Tuesday June 10, 2014 – Microsoft released a rather large number of updates for Windows.
A total of 59 updates were released with 7 being labeled as CRITIAL.
These updates are expected to address over 60 vulnerabilities that have been discovered.
Below is a list of a few of the updates. The information listed below comes from ZDNet. For more information about this round of updates go to http://www.zdnet.com/large-internet-explorer-update-headlines-june-patch-tuesday-7000030390/ for the full article.
- MS14-030: Vulnerability in Remote Desktop Could Allow Tampering (2969259) — This is an unusual vulnerability, which could allow an attacker to modify the traffic content of an active RDP session. It is blocked by Network Level Authentication (NLA) and good firewall practices and, in any case, Microsoft considers it unlikely that successful exploit code could be written.
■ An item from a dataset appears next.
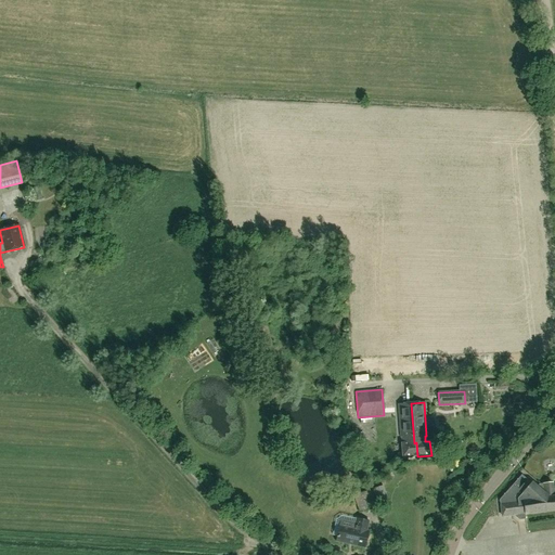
[(414,443),(411,403),(398,404),(401,438),(402,438),(403,443),(401,443),(402,457),(417,456),(416,442),(414,443)]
- MS14-031: Vulnerability in TCP Protocol Could Allow Denial of Service (2962478) — An attacker could cause a system to stop responding. Microsoft considers it unlikely that successful exploit code could be written.
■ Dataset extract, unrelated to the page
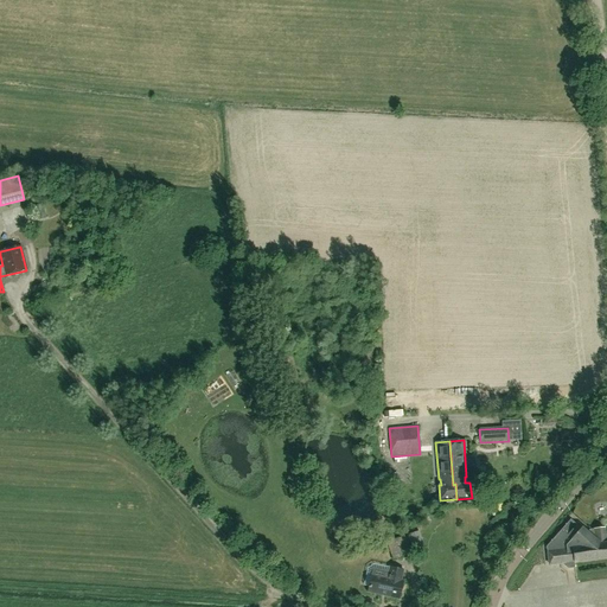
[(606,536),(605,537),(604,529),(589,530),(587,534),(581,528),(580,529),(576,525),(570,519),(545,547),(547,553),(549,564),(563,563),(563,566),(568,569),(574,568),(573,563),(606,558),(606,536)]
- MS14-032: Vulnerability in Microsoft Lync Server Could Allow Information Disclosure (2969258) — Lync Server content could potentially execute scripts in the user’s browser to obtain information from web sessions. Microsoft considers it unlikely that successful exploit code could be written.
- MS14-033: Vulnerability in Microsoft XML Core Services Could Allow Information Disclosure (2966061) — XML processing could allow an attacker access to more information than is proper. Microsoft considers it unlikely that successful exploit code could be written.
- MS14-034: Vulnerability in Microsoft Word Could Allow Remote Code Execution (2969261) — Word’s handling of embedded fonts could be abused to give an attacker remote code execution with the same privileges as the user running Word.
Microsoft also released numerous non-security updates today. The vast majority are for Windows 8 and 8.1, a few for Windows RT and Windows Server 2012 and two for Windows 7 and Windows Server 2008 R2.
A new version of the Microsoft Malicious Software Removal Tool is also available, and runs automatically when users run Windows Update. The new version adds detection and removal for Win32/Necurs, a sophisticated rootkit that puts great effort into combating security software.